§ Consignes:
**a)** Relevez toutes les personnes désignées par leur nom dans le texte sur les Quais du polar.
**b)** Poursuivez le texte sur les Quais du polar à partir de l'endroit où il s'arrête.

§ Texte extrait:
───

Recueil de poèmes en hommage aux deux auteurs
Pour une poignée de polars à Lyon
Pour une poignée de polars à Lyon
Virginie Despentes (ici en 2013 à Paris), dont l'œuvre est cousine de l'univers du polar. (Photo Albert Facelly)
Une centaine d’auteurs, 70 000 visiteurs… retour sur la 11e édition des Quais du polar.
«Personne ne naît mauvais, même Hitler, ça vient progressivement. Voyez le pilote du crash Germanwings.» Le mot est de Sascha Arango, auteur de la Vérité et autres mensonges. Ce nouveau venu, jusque-là scénariste, est allemand et donc concerné au premier chef. Mais l’ombre suicidaire et létale d’Andreas Lubitz a de toute façon plané sur les onzièmes Quais du polar de Lyon. D’aucuns ne croyaient d’ailleurs pas au scénario, se fendaient d’un complotiste «on nous cache un truc, on met tout sur le dos d’un type qui ne pourra pas répondre». Le polar est un bon terreau pour la méfiance, voire la paranoïa, si affinités.

───

§ Extraits des lignes:

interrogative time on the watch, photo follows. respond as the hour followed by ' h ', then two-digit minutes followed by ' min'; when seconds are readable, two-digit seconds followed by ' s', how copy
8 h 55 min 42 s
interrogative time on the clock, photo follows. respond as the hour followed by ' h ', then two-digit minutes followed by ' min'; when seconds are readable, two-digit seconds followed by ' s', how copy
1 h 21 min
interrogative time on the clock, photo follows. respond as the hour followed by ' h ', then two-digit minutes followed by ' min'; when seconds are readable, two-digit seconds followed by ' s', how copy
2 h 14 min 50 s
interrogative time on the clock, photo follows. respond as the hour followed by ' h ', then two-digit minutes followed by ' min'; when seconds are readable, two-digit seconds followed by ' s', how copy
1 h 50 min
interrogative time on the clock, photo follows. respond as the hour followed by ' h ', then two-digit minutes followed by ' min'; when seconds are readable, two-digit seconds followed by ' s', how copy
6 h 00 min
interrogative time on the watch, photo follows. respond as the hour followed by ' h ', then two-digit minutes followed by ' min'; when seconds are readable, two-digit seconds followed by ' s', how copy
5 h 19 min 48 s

───

§ Réponses successives:
**a)**
Virginie Despentes
Albert Facelly
Sascha Arango
Hitler
Andreas Lubitz

**b)**
«Couteau». La paranoïa justifiée, et totale, engloutissante, a été pendant des années le quotidien de Horacio Castellanos Moya. Né au Honduras il y a cinquante-huit ans, cet ancien journaliste en avait 21 quand sa famille a déménagé pour le Salvador, dont son père était natif. Pile au moment où la guerre civile a éclaté. «J’ai vécu en Amérique, j’ai vécu en Allemagne, mais jamais je n’écrirai sur l’Amérique ou l’Allemagne. Ma banque de données est salvadorienne.» Horacio Castellanos Moya ne s’est pas remis du traumatisme subi alors qu’il devenait un homme. Il dit : «J’ai mis trente ans pour écrire sur la guerre civile : j’étais repris par la terreur. […] Dans des situations pareilles, tous les sens se polarisent de façon extrême, avec une intensité qu’on pourrait couper au couteau.» Horacio Castellanos Moya, dont la veine est ostensiblement parodique, livre l’autoportrait suivant : «Un écrivain hypocondriaque, aigri, qui tend à ne voir que le côté obscur des choses, qui se méfie de l’être humain et se sent mal à l’aise parmi ses semblables.»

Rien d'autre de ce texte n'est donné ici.